# [GOAL OF THE EXERCISE]
Output each entry in full so that the result matches the data exactly.

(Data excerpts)

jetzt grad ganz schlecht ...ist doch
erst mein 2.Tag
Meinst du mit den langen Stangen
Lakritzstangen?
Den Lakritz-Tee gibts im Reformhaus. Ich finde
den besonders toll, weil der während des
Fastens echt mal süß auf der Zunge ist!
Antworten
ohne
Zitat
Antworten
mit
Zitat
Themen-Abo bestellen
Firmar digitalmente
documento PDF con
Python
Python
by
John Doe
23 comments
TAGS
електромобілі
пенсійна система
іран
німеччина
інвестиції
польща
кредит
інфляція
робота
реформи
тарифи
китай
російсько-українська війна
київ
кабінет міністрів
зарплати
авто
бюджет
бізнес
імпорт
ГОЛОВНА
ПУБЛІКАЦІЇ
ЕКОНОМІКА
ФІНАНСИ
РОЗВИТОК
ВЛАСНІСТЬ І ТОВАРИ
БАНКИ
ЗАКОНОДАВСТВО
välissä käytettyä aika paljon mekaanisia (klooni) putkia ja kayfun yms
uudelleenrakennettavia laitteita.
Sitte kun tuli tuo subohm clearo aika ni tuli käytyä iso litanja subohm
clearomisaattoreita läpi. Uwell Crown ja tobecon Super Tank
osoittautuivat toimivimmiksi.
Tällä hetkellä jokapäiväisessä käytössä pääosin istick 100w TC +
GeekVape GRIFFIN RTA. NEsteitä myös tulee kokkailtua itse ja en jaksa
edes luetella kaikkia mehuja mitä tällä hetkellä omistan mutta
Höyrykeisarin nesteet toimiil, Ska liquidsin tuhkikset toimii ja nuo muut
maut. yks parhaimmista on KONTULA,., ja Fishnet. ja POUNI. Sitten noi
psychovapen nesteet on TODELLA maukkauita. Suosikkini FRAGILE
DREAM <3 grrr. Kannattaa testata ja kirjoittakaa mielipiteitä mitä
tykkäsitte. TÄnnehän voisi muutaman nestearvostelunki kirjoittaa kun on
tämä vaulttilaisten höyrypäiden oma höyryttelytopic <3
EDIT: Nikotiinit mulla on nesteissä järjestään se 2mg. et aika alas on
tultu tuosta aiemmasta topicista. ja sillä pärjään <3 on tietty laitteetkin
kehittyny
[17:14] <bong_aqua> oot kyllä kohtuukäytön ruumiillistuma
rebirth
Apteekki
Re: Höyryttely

# [SOLUTION]
jetzt grad ganz schlecht ...ist doch
erst mein 2.Tag
Meinst du mit den langen Stangen
Lakritzstangen?
Den Lakritz-Tee gibts im Reformhaus. Ich finde
den besonders toll, weil der während des
Fastens echt mal süß auf der Zunge ist!
Antworten
ohne
Zitat
Antworten
mit
Zitat
Themen-Abo bestellen
Firmar digitalmente
documento PDF con
Python
Python
by
John Doe
23 comments
TAGS
електромобілі
пенсійна система
іран
німеччина
інвестиції
польща
кредит
інфляція
робота
реформи
тарифи
китай
російсько-українська війна
київ
кабінет міністрів
зарплати
авто
бюджет
бізнес
імпорт
ГОЛОВНА
ПУБЛІКАЦІЇ
ЕКОНОМІКА
ФІНАНСИ
РОЗВИТОК
ВЛАСНІСТЬ І ТОВАРИ
БАНКИ
ЗАКОНОДАВСТВО
välissä käytettyä aika paljon mekaanisia (klooni) putkia ja kayfun yms
uudelleenrakennettavia laitteita.
Sitte kun tuli tuo subohm clearo aika ni tuli käytyä iso litanja subohm
clearomisaattoreita läpi. Uwell Crown ja tobecon Super Tank
osoittautuivat toimivimmiksi.
Tällä hetkellä jokapäiväisessä käytössä pääosin istick 100w TC +
GeekVape GRIFFIN RTA. NEsteitä myös tulee kokkailtua itse ja en jaksa
edes luetella kaikkia mehuja mitä tällä hetkellä omistan mutta
Höyrykeisarin nesteet toimiil, Ska liquidsin tuhkikset toimii ja nuo muut
maut. yks parhaimmista on KONTULA,., ja Fishnet. ja POUNI. Sitten noi
psychovapen nesteet on TODELLA maukkauita. Suosikkini FRAGILE
DREAM <3 grrr. Kannattaa testata ja kirjoittakaa mielipiteitä mitä
tykkäsitte. TÄnnehän voisi muutaman nestearvostelunki kirjoittaa kun on
tämä vaulttilaisten höyrypäiden oma höyryttelytopic <3
EDIT: Nikotiinit mulla on nesteissä järjestään se 2mg. et aika alas on
tultu tuosta aiemmasta topicista. ja sillä pärjään <3 on tietty laitteetkin
kehittyny
[17:14] <bong_aqua> oot kyllä kohtuukäytön ruumiillistuma
rebirth
Apteekki
Re: Höyryttely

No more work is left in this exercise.